It was a little after 1PM on Friday, February 28th, and Samantha Lujano was about to board her flight from Dubai to Colombo, Sri Lanka, when the drone attacks began.
She had already received her boarding pass and gone through customs. Her flight was at the gate and her bags were loaded. She was simply waiting for the gate agents to open the flight for boarding. So she opened TikTok and started scrolling.
But instead of relieving her boredom, the algorithm fed her anxiety. It showed her dozens of videos of explosions that purported to be from around the Persian Gulf — including a few in Dubai itself. She knew better than to believe everything she saw on social media, and had heard nothing from official sources yet. For now, she kept calm.

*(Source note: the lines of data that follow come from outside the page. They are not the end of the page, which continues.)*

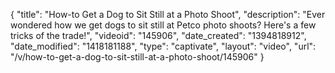 {
    "title": "How-to Get a Dog to Sit Still at a Photo Shoot",
    "description": "Ever wondered how we get dogs to sit still at Petco photo shoots? Here's a few tricks of the trade!",
    "videoid": "145906",
    "date_created": "1394818912",
    "date_modified": "1418181188",
    "type": "captivate",
    "layout": "video",
    "url": "\/v\/how-to-get-a-dog-to-sit-still-at-a-photo-shoot\/145906"
}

Then her friends back home started texting her: “Did you see what happened? They just closed the airspace.”
She told them not to worry. After all, she was on the ground in Dubai and nothing seemed to be wrong. Then, in an instant, every single flight status on the airport’s departures monitor changed to blinking red.
“Canceled, canceled, canceled,” she recalled. “Everything was canceled.”
Dubai and the whole region had become a war zone. In response to a joint US and Israeli strike that morning, Iran had launched missiles and drones at targets across the Middle East, including Dubai. Most were intercepted by local defense systems. Even so, debris from intercepted drones caused damage across Dubai and injured four people.
By early afternoon, civilian airspace over the entire region was closed and more than 3,400 flights were canceled.
Lujano and many of her fellow passengers were now stuck. They no longer had valid visas to return to the UAE. They had no accommodations lined up. They had no choice but to wait in the departures area until someone in authority came up with a solution. And all the while, missiles and drones rained down overhead.
“We were really stranded,” she said.